One of the manifestations of Malaysia’s response to tackle IUU fishing has been the operationalization of a multi-agency special task force to address the issue. While the proposal has been long mulled and its initial establishment had been seen last year, its operationalization was only expected to occur following the finalization of specifics and mechanisms. Last month, in a sign of progress, Malaysian officials announced that following cabinet approval, the home ministry would take the lead on the task force with the help of a range of other agencies, including the Malaysian Maritime Enforcement Agency, the Immigration Department, and the Foreign Ministry.
Over the past few weeks, Malaysia’s illegal fishing task force has been in the headlines with respect to an ongoing operation designed to combat this challenge. Per Malaysia’s home ministry, the task force embarked on an operation called Ops Naga, which covered Malaysian waters and airspace in Pahang, Terengganu, and Kelantan, and took place between May 2 and May 16. While not much in the way of further details were publicly disclosed, it cited that 266 vessels were checked and 25 Vietnamese fishing vessels and 123 crew members were detained.

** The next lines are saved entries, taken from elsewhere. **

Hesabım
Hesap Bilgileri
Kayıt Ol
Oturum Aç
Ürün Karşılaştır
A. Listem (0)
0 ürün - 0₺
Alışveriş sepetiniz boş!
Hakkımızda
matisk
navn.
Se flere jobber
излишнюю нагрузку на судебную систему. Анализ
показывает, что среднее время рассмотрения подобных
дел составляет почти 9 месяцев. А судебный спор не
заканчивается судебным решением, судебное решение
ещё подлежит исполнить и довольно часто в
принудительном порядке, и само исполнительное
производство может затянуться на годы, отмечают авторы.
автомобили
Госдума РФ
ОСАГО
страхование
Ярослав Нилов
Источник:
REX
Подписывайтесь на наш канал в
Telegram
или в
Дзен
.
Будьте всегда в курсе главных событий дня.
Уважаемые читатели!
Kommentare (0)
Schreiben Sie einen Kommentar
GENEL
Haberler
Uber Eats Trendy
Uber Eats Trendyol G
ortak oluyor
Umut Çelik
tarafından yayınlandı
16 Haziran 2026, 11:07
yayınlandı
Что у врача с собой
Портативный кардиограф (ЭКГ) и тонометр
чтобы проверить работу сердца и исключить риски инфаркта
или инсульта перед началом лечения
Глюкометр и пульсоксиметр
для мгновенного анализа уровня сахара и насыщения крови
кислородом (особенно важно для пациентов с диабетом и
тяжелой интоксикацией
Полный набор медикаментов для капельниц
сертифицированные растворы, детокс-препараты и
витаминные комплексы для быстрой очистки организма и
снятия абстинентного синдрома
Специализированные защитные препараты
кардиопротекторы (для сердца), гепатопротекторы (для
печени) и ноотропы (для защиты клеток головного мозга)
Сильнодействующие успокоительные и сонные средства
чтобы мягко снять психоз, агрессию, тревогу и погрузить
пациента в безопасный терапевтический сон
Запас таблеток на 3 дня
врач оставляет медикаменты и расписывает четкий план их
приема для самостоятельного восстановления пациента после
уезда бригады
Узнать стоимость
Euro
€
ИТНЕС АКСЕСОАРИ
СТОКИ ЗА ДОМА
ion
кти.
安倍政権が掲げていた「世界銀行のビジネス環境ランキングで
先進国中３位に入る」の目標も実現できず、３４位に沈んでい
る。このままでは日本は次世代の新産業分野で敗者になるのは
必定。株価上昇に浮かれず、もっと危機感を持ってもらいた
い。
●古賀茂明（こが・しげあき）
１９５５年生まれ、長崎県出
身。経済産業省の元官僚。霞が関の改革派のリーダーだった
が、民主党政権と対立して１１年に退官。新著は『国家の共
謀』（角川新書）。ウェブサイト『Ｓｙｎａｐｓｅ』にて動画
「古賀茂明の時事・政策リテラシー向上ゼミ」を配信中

The ongoing operation comes as no surprise: Malaysian officials had indicated that operations would follow the establishment of the task force, and there has also been an increasing focus on the issue of illegal fishing over the past month or so given what has been characterized as a surge of encroachments by Vietnamese fishermen, leading Malaysia to take a series of measures including issuing an official protest note to Hanoi. Nonetheless, this is not without significance within the context of Malaysia’s ongoing approach to the IUU fishing challenge: it signals the country’s intent to undertake a tougher approach in a more coordinated way.
To be sure, this represents just one among several developments in addressing a longstanding problem. The issue of illegal fishing and its manifestations are rooted in several issues that extend beyond Malaysia, including trends such as resource depletion that are affecting fishing in Southeast Asia more generally, as well as seasonal developments that see ebbs and flows in activities. And with respect to Malaysia’s own response, there are significant challenges to overcome as well, including the country’s own capacity constraints that limit its ability to fully and effectively policy its own waters, as well as coordination issues between different agencies that can reduce the effectiveness of enforcement measures.
Nonetheless, given the significance that the Malaysian government has placed on addressing this issue as well as the actions recently taken by the new task force, these developments will continue to be worth monitoring to give a sense of just how well the Southeast Asian state is managing this challenge on its own as well as with other countries and institutions.